My grandmother, Rita, was an Assyrian immigrant who grew up and suffered persecution in the Soviet Union. Her family fled to Iran where, believing passionately in education, she worked to help her three brothers attend school, despite not having the opportunity to complete high school herself.
After marrying a U.S. soldier and moving to America, she had a son, my father. She worked as a waitress and then in a factory, learning English (her fifth language) along the way.
My father grew up to be the first in his family to finish high school and get a college degree. A career diplomat, he became a U.S. ambassador. His children, myself included, never had to worry about access to education.
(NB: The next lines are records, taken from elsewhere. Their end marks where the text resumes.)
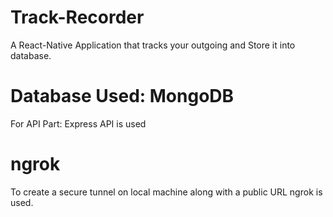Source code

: # Track-Recorder
A React-Native Application that tracks your outgoing and Store it into database.
# Database Used: MongoDB
For API Part: Express API is used
# ngrok
To create a secure tunnel on local machine along with a public URL ngrok is used.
This all thanks to my grandmother, who desperately wanted an education herself, but sacrificed for others instead. She elevated the course of our family's trajectory forever. I would like to honor her by changing the course for someone else.
This scholarship is open to any high school senior who will be a first-generation college student. Refugees are strongly encouraged to apply. The ideal candidate is a student who has experienced obstacles or sacrifice in pursuit of their education. These obstacles or sacrifices can be in the form of time, money, being away from family, having to care for or support one's family, completing school despite social, religious, familial, or cultural pressure not to, etc.
To apply, tell me about an adversity you have faced in the pursuit of education, how you navigate it, and what you hope to do given this opportunity. I look forward to hearing your story.